### Data entries:
+ + +

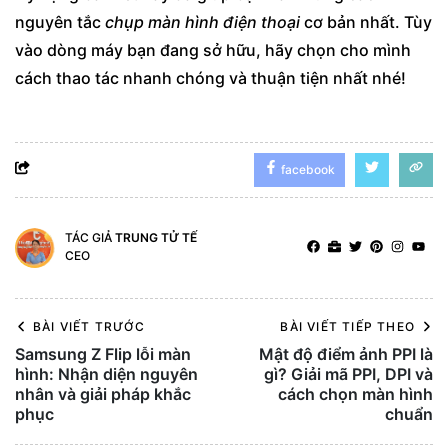
nguyên tắc
chụp màn hình điện thoại
cơ bản nhất. Tùy
vào dòng máy bạn đang sở hữu, hãy chọn cho mình
cách thao tác nhanh chóng và thuận tiện nhất nhé!
facebook
TÁC GIẢ
TRUNG TỬ TẾ
CEO
BÀI VIẾT TRƯỚC
BÀI VIẾT TIẾP THEO
Samsung Z Flip lỗi màn
Mật độ điểm ảnh PPI là
hình: Nhận diện nguyên
gì? Giải mã PPI, DPI và
nhân và giải pháp khắc
cách chọn màn hình
phục
chuẩn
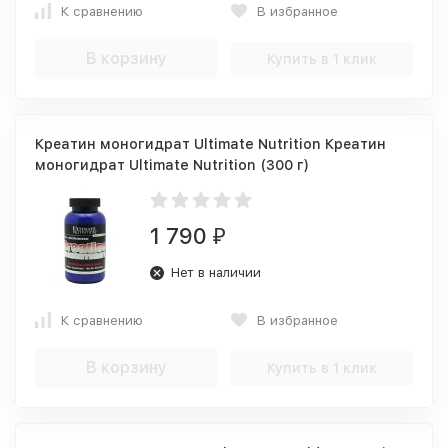
К сравнению
В избранное
В корзину
Купить в 1 клик
Креатин моногидрат Ultimate Nutrition Креатин
моногидрат Ultimate Nutrition (300 г)
1 790
₽
Нет в наличии
К сравнению
В избранное
В корзину
Купить в 1 клик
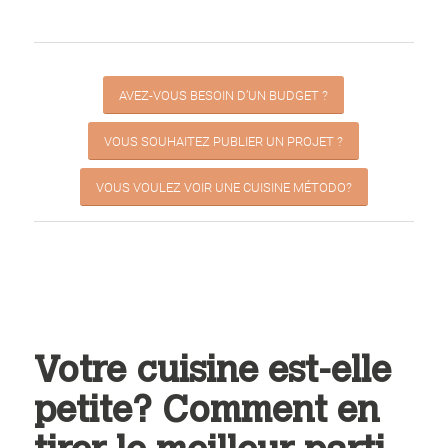
AVEZ-VOUS BESOIN D’UN BUDGET ?
VOUS SOUHAITEZ PUBLIER UN PROJET ?
VOUS VOULEZ VOIR UNE CUISINE MÉTODO?
Votre cuisine est-elle
petite? Comment en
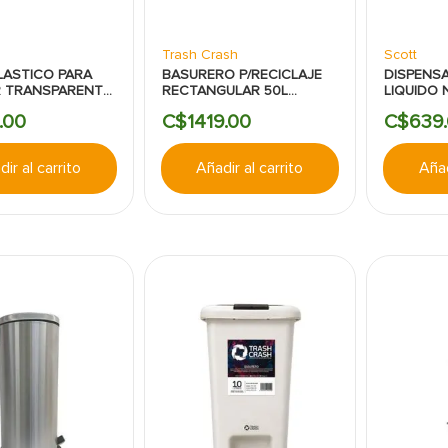
Trash Crash
Scott
LASTICO PARA
BASURERO P/RECICLAJE
DISPENS
 TRANSPARENTE
RECTANGULAR 50L
LIQUIDO
' TRUPER
C/TAPA AZUL PL TRASH
.
00
C$
1419
.
00
C$
639
.
CRASH
ir al carrito
Añadir al carrito
Añad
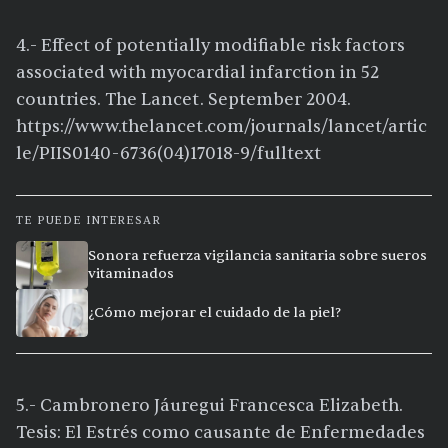
4.- Effect of potentially modifiable risk factors
associated with myocardial infarction in 52
countries. The Lancet. September 2004.
https://www.thelancet.com/journals/lancet/artic
le/PIIS0140-6736(04)17018-9/fulltext
TE PUEDE INTERESAR
Sonora refuerza vigilancia sanitaria sobre sueros
vitaminados
¿Cómo mejorar el cuidado de la piel?
5.- Cambronero Jáuregui Francesca Elizabeth.
Tesis: El Estrés como causante de Enfermedades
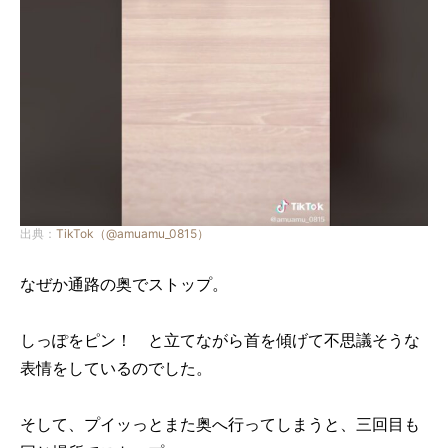
出典：
TikTok（@amuamu_0815）
なぜか通路の奥でストップ。
しっぽをピン！ と立てながら首を傾げて不思議そうな
表情をしているのでした。
そして、プイッっとまた奥へ行ってしまうと、三回目も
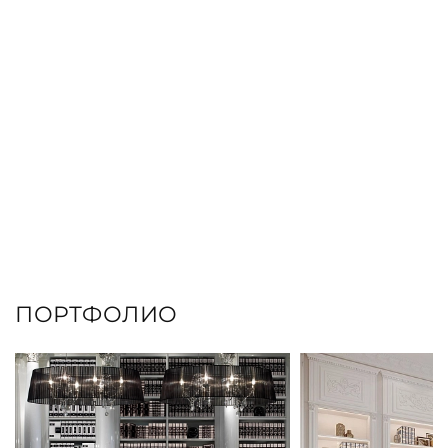
ПОРТФОЛИО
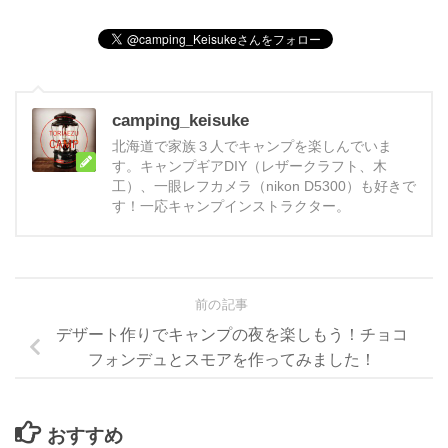
camping_keisuke
北海道で家族３人でキャンプを楽しんでいま
す。キャンプギアDIY（レザークラフト、木
工）、一眼レフカメラ（nikon D5300）も好きで
す！一応キャンプインストラクター。
前の記事
デザート作りでキャンプの夜を楽しもう！チョコ
フォンデュとスモアを作ってみました！
おすすめ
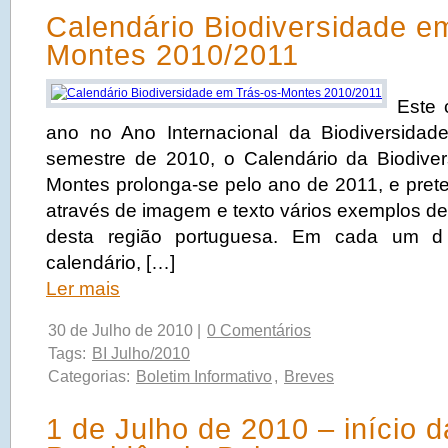
Calendário Biodiversidade e
Montes 2010/2011
Este 
ano no Ano Internacional da Biodiversidad
semestre de 2010, o Calendário da Biodive
Montes prolonga-se pelo ano de 2011, e pret
através de imagem e texto vários exemplos de
desta região portuguesa. Em cada um 
calendário, […]
Ler mais
30 de Julho de 2010 |
0 Comentários
Tags:
BI Julho/2010
Categorias:
Boletim Informativo
,
Breves
1 de Julho de 2010 – início d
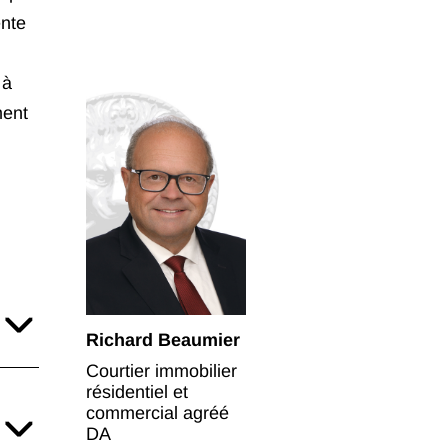
ente
 à
ment
Richard Beaumier
Courtier immobilier
résidentiel et
commercial agréé
DA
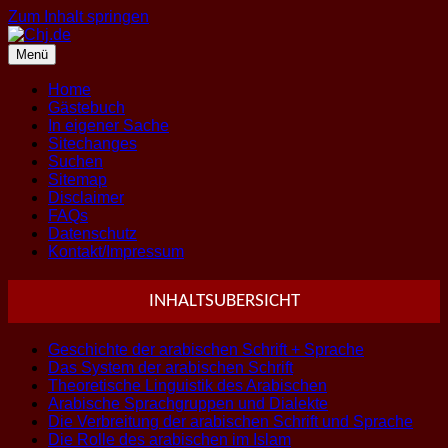
Zum Inhalt springen
Menü
Home
Gästebuch
In eigener Sache
Sitechanges
Suchen
Sitemap
Disclaimer
FAQs
Datenschutz
Kontakt/Impressum
INHALTSUBERSICHT
Geschichte der arabischen Schrift + Sprache
Das System der arabischen Schrift
Theoretische Linguistik des Arabischen
Arabische Sprachgruppen und Dialekte
Die Verbreitung der arabischen Schrift und Sprache
Die Rolle des arabischen im Islam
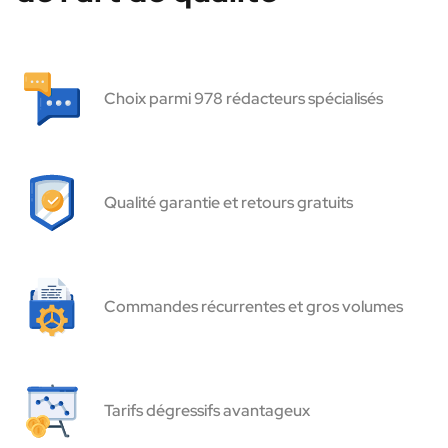
Choix parmi 978 rédacteurs spécialisés
Qualité garantie et retours gratuits
Commandes récurrentes et gros volumes
Tarifs dégressifs avantageux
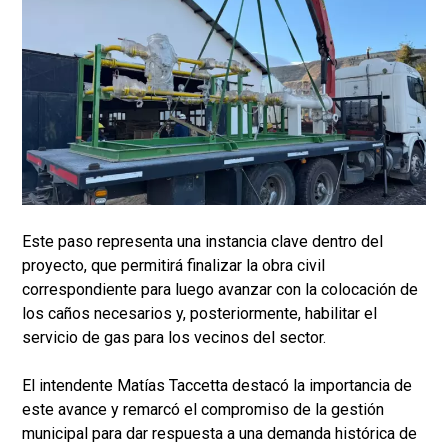
Este paso representa una instancia clave dentro del
proyecto, que permitirá finalizar la obra civil
correspondiente para luego avanzar con la colocación de
los caños necesarios y, posteriormente, habilitar el
servicio de gas para los vecinos del sector.
El intendente Matías Taccetta destacó la importancia de
este avance y remarcó el compromiso de la gestión
municipal para dar respuesta a una demanda histórica de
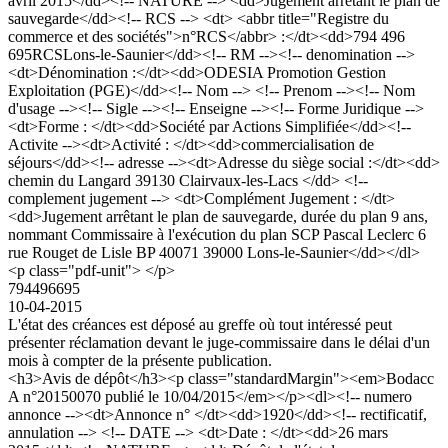
avril 2015</dd><!-- NATURE --> <dd>Jugement arrêtant le plan de
sauvegarde</dd><!-- RCS --> <dt> <abbr title="Registre du
commerce et des sociétés">n°RCS</abbr> :</dt><dd>794 496
695RCSLons-le-Saunier</dd><!-- RM --><!-- denomination -->
<dt>Dénomination :</dt><dd>ODESIA Promotion Gestion
Exploitation (PGE)</dd><!-- Nom --> <!-- Prenom --><!-- Nom
d'usage --><!-- Sigle --><!-- Enseigne --><!-- Forme Juridique -->
<dt>Forme : </dt><dd>Société par Actions Simplifiée</dd><!--
Activite --><dt>Activité : </dt><dd>commercialisation de
séjours</dd><!-- adresse --><dt>Adresse du siège social :</dt><dd>
chemin du Langard 39130 Clairvaux-les-Lacs </dd> <!--
complement jugement --> <dt>Complément Jugement : </dt>
<dd>Jugement arrêtant le plan de sauvegarde, durée du plan 9 ans,
nommant Commissaire à l'exécution du plan SCP Pascal Leclerc 6
rue Rouget de Lisle BP 40071 39000 Lons-le-Saunier</dd></dl>
<p class="pdf-unit"> </p>
794496695
10-04-2015
L'état des créances est déposé au greffe où tout intéressé peut
présenter réclamation devant le juge-commissaire dans le délai d'un
mois à compter de la présente publication.
<h3>Avis de dépôt</h3><p class="standardMargin"><em>Bodacc
A n°20150070 publié le 10/04/2015</em></p><dl><!-- numero
annonce --><dt>Annonce n° </dt><dd>1920</dd><!-- rectificatif,
annulation --> <!-- DATE --> <dt>Date : </dt><dd>26 mars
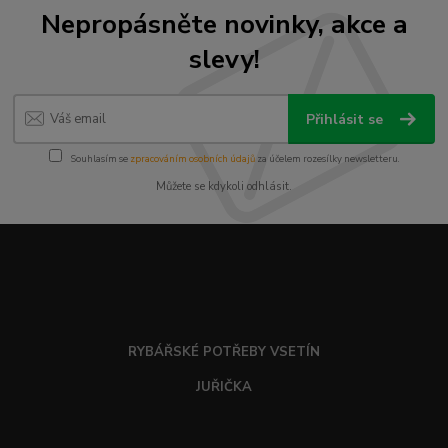
Nepropásněte novinky, akce a
slevy!
Přihlásit se
Souhlasím se
zpracováním osobních údajů
za účelem rozesílky newsletteru.
Můžete se kdykoli odhlásit.
RYBÁŘSKÉ POTŘEBY VSETÍN
JUŘIČKA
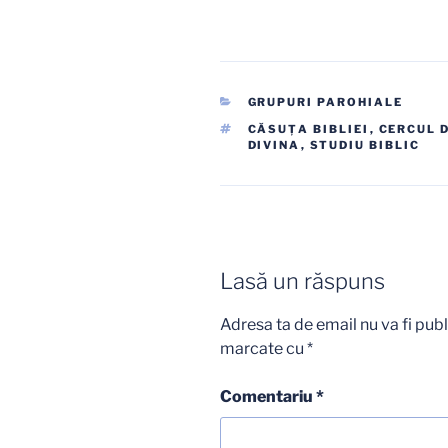
CATEGORII
GRUPURI PAROHIALE
ETICHETE
CĂSUŢA BIBLIEI
,
CERCUL D
DIVINA
,
STUDIU BIBLIC
Lasă un răspuns
Adresa ta de email nu va fi publ
marcate cu
*
Comentariu
*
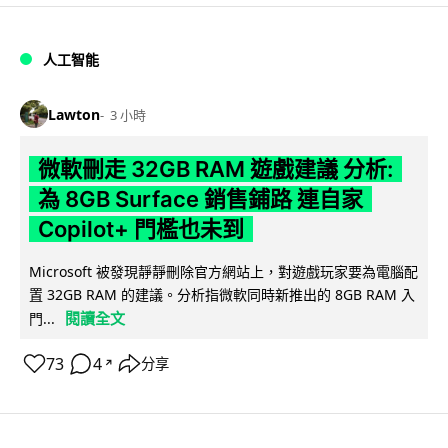
人工智能
Lawton
3 小時
微軟刪走 32GB RAM 遊戲建議 分析:
為 8GB Surface 銷售鋪路 連自家
Copilot+ 門檻也未到
Microsoft 被發現靜靜刪除官方網站上，對遊戲玩家要為電腦配
置 32GB RAM 的建議。分析指微軟同時新推出的 8GB RAM 入
閱讀全文
門...
73
4
分享
↗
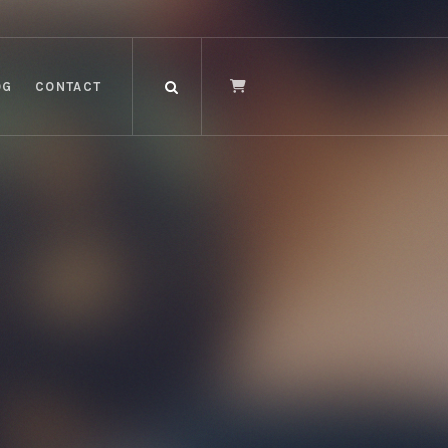
OG
CONTACT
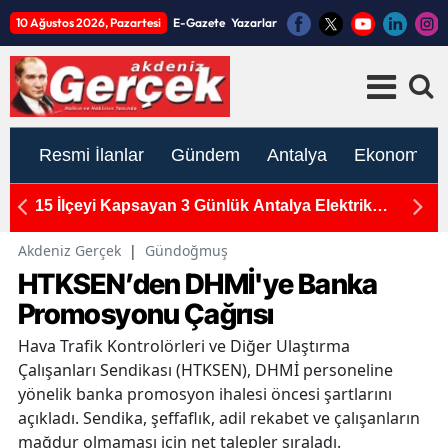
10 Ağustos 2026, Pazartesi
E-Gazete
Yazarlar
Resmi İlanlar
Gündem
Antalya
Ekonomi
n
15 İlçeyi Kapsayan 3 Günlük Antalya Elektrik
M
Kesintisi: 10-11-12 Ağustos Programı Açıklandı
Ka
Akdeniz Gerçek
|
Gündoğmuş
HTKSEN’den DHMİ'ye Banka
Promosyonu Çağrısı
Hava Trafik Kontrolörleri ve Diğer Ulaştırma
Çalışanları Sendikası (HTKSEN), DHMİ personeline
yönelik banka promosyon ihalesi öncesi şartlarını
açıkladı. Sendika, şeffaflık, adil rekabet ve çalışanların
mağdur olmaması için net talepler sıraladı.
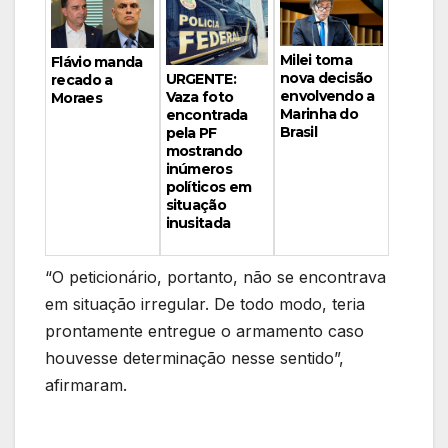
Milei toma
Flávio manda
nova decisão
URGENTE:
recado a
envolvendo a
Vaza foto
Moraes
Marinha do
encontrada
Brasil
pela PF
mostrando
inúmeros
políticos em
situação
inusitada
“O peticionário, portanto, não se encontrava
em situação irregular. De todo modo, teria
prontamente entregue o armamento caso
houvesse determinação nesse sentido”,
afirmaram.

+ + +

### Job item:
Excluding the pictures, transcribe each entry above word for word.

### Expected answer:
nguyên tắc
chụp màn hình điện thoại
cơ bản nhất. Tùy
vào dòng máy bạn đang sở hữu, hãy chọn cho mình
cách thao tác nhanh chóng và thuận tiện nhất nhé!
facebook
TÁC GIẢ
TRUNG TỬ TẾ
CEO
BÀI VIẾT TRƯỚC
BÀI VIẾT TIẾP THEO
Samsung Z Flip lỗi màn
Mật độ điểm ảnh PPI là
hình: Nhận diện nguyên
gì? Giải mã PPI, DPI và
nhân và giải pháp khắc
cách chọn màn hình
phục
chuẩn
К сравнению
В избранное
В корзину
Купить в 1 клик
Креатин моногидрат Ultimate Nutrition Креатин
моногидрат Ultimate Nutrition (300 г)
1 790
₽
Нет в наличии
К сравнению
В избранное
В корзину
Купить в 1 клик
AVEZ-VOUS BESOIN D’UN BUDGET ?
VOUS SOUHAITEZ PUBLIER UN PROJET ?
VOUS VOULEZ VOIR UNE CUISINE MÉTODO?
Votre cuisine est-elle
petite? Comment en
Trash Crash
Scott
LASTICO PARA
BASURERO P/RECICLAJE
DISPENS
 TRANSPARENTE
RECTANGULAR 50L
LIQUIDO
' TRUPER
C/TAPA AZUL PL TRASH
.
00
C$
1419
.
00
C$
639
.
CRASH
ir al carrito
Añadir al carrito
Añad
4.- Effect of potentially modifiable risk factors
associated with myocardial infarction in 52
countries. The Lancet. September 2004.
https://www.thelancet.com/journals/lancet/artic
le/PIIS0140-6736(04)17018-9/fulltext
TE PUEDE INTERESAR
Sonora refuerza vigilancia sanitaria sobre sueros
vitaminados
¿Cómo mejorar el cuidado de la piel?
5.- Cambronero Jáuregui Francesca Elizabeth.
Tesis: El Estrés como causante de Enfermedades
出典：
TikTok（@amuamu_0815）
なぜか通路の奥でストップ。
しっぽをピン！ と立てながら首を傾げて不思議そうな
表情をしているのでした。
そして、プイッっとまた奥へ行ってしまうと、三回目も
ПОРТФОЛИО
camping_keisuke
北海道で家族３人でキャンプを楽しんでいま
す。キャンプギアDIY（レザークラフト、木
工）、一眼レフカメラ（nikon D5300）も好きで
す！一応キャンプインストラクター。
前の記事
デザート作りでキャンプの夜を楽しもう！チョコ
フォンデュとスモアを作ってみました！
おすすめ
Calendário Biodiversidade e
Montes 2010/2011
Este 
ano no Ano Internacional da Biodiversidad
semestre de 2010, o Calendário da Biodive
Montes prolonga-se pelo ano de 2011, e pret
através de imagem e texto vários exemplos de
desta região portuguesa. Em cada um 
calendário, […]
Ler mais
30 de Julho de 2010 |
0 Comentários
Tags:
BI Julho/2010
Categorias:
Boletim Informativo
,
Breves
1 de Julho de 2010 – início d
ente
 à
ment
Richard Beaumier
Courtier immobilier
résidentiel et
commercial agréé
DA
Zum Inhalt springen
Menü
Home
Gästebuch
In eigener Sache
Sitechanges
Suchen
Sitemap
Disclaimer
FAQs
Datenschutz
Kontakt/Impressum
INHALTSUBERSICHT
Geschichte der arabischen Schrift + Sprache
Das System der arabischen Schrift
Theoretische Linguistik des Arabischen
Arabische Sprachgruppen und Dialekte
Die Verbreitung der arabischen Schrift und Sprache
Die Rolle des arabischen im Islam
Choix parmi 978 rédacteurs spécialisés
Qualité garantie et retours gratuits
Commandes récurrentes et gros volumes
Tarifs dégressifs avantageux
Este paso representa una instancia clave dentro del
proyecto, que permitirá finalizar la obra civil
correspondiente para luego avanzar con la colocación de
los caños necesarios y, posteriormente, habilitar el
servicio de gas para los vecinos del sector.
El intendente Matías Taccetta destacó la importancia de
este avance y remarcó el compromiso de la gestión
municipal para dar respuesta a una demanda histórica de
avril 2015</dd><!-- NATURE --> <dd>Jugement arrêtant le plan de
sauvegarde</dd><!-- RCS --> <dt> <abbr title="Registre du
commerce et des sociétés">n°RCS</abbr> :</dt><dd>794 496
695RCSLons-le-Saunier</dd><!-- RM --><!-- denomination -->
<dt>Dénomination :</dt><dd>ODESIA Promotion Gestion
Exploitation (PGE)</dd><!-- Nom --> <!-- Prenom --><!-- Nom
d'usage --><!-- Sigle --><!-- Enseigne --><!-- Forme Juridique -->
<dt>Forme : </dt><dd>Société par Actions Simplifiée</dd><!--
Activite --><dt>Activité : </dt><dd>commercialisation de
séjours</dd><!-- adresse --><dt>Adresse du siège social :</dt><dd>
chemin du Langard 39130 Clairvaux-les-Lacs </dd> <!--
complement jugement --> <dt>Complément Jugement : </dt>
<dd>Jugement arrêtant le plan de sauvegarde, durée du plan 9 ans,
nommant Commissaire à l'exécution du plan SCP Pascal Leclerc 6
rue Rouget de Lisle BP 40071 39000 Lons-le-Saunier</dd></dl>
<p class="pdf-unit"> </p>
794496695
10-04-2015
L'état des créances est déposé au greffe où tout intéressé peut
présenter réclamation devant le juge-commissaire dans le délai d'un
mois à compter de la présente publication.
<h3>Avis de dépôt</h3><p class="standardMargin"><em>Bodacc
A n°20150070 publié le 10/04/2015</em></p><dl><!-- numero
annonce --><dt>Annonce n° </dt><dd>1920</dd><!-- rectificatif,
annulation --> <!-- DATE --> <dt>Date : </dt><dd>26 mars
Nepropásněte novinky, akce a
slevy!
Přihlásit se
Souhlasím se
zpracováním osobních údajů
za účelem rozesílky newsletteru.
Můžete se kdykoli odhlásit.
RYBÁŘSKÉ POTŘEBY VSETÍN
JUŘIČKA
CATEGORII
GRUPURI PAROHIALE
ETICHETE
CĂSUŢA BIBLIEI
,
CERCUL D
DIVINA
,
STUDIU BIBLIC
Lasă un răspuns
Adresa ta de email nu va fi publ
marcate cu
*
Comentariu
*
人工智能
Lawton
3 小時
微軟刪走 32GB RAM 遊戲建議 分析:
為 8GB Surface 銷售鋪路 連自家
Copilot+ 門檻也未到
Microsoft 被發現靜靜刪除官方網站上，對遊戲玩家要為電腦配
置 32GB RAM 的建議。分析指微軟同時新推出的 8GB RAM 入
閱讀全文
門...
73
4
分享
↗
OG
CONTACT
10 Ağustos 2026, Pazartesi
E-Gazete
Yazarlar
Resmi İlanlar
Gündem
Antalya
Ekonomi
n
15 İlçeyi Kapsayan 3 Günlük Antalya Elektrik
M
Kesintisi: 10-11-12 Ağustos Programı Açıklandı
Ka
Akdeniz Gerçek
|
Gündoğmuş
HTKSEN’den DHMİ'ye Banka
Promosyonu Çağrısı
Hava Trafik Kontrolörleri ve Diğer Ulaştırma
Çalışanları Sendikası (HTKSEN), DHMİ personeline
yönelik banka promosyon ihalesi öncesi şartlarını
açıkladı. Sendika, şeffaflık, adil rekabet ve çalışanların
mağdur olmaması için net talepler sıraladı.
Milei toma
Flávio manda
nova decisão
URGENTE:
recado a
envolvendo a
Vaza foto
Moraes
Marinha do
encontrada
Brasil
pela PF
mostrando
inúmeros
políticos em
situação
inusitada
“O peticionário, portanto, não se encontrava
em situação irregular. De todo modo, teria
prontamente entregue o armamento caso
houvesse determinação nesse sentido”,
afirmaram.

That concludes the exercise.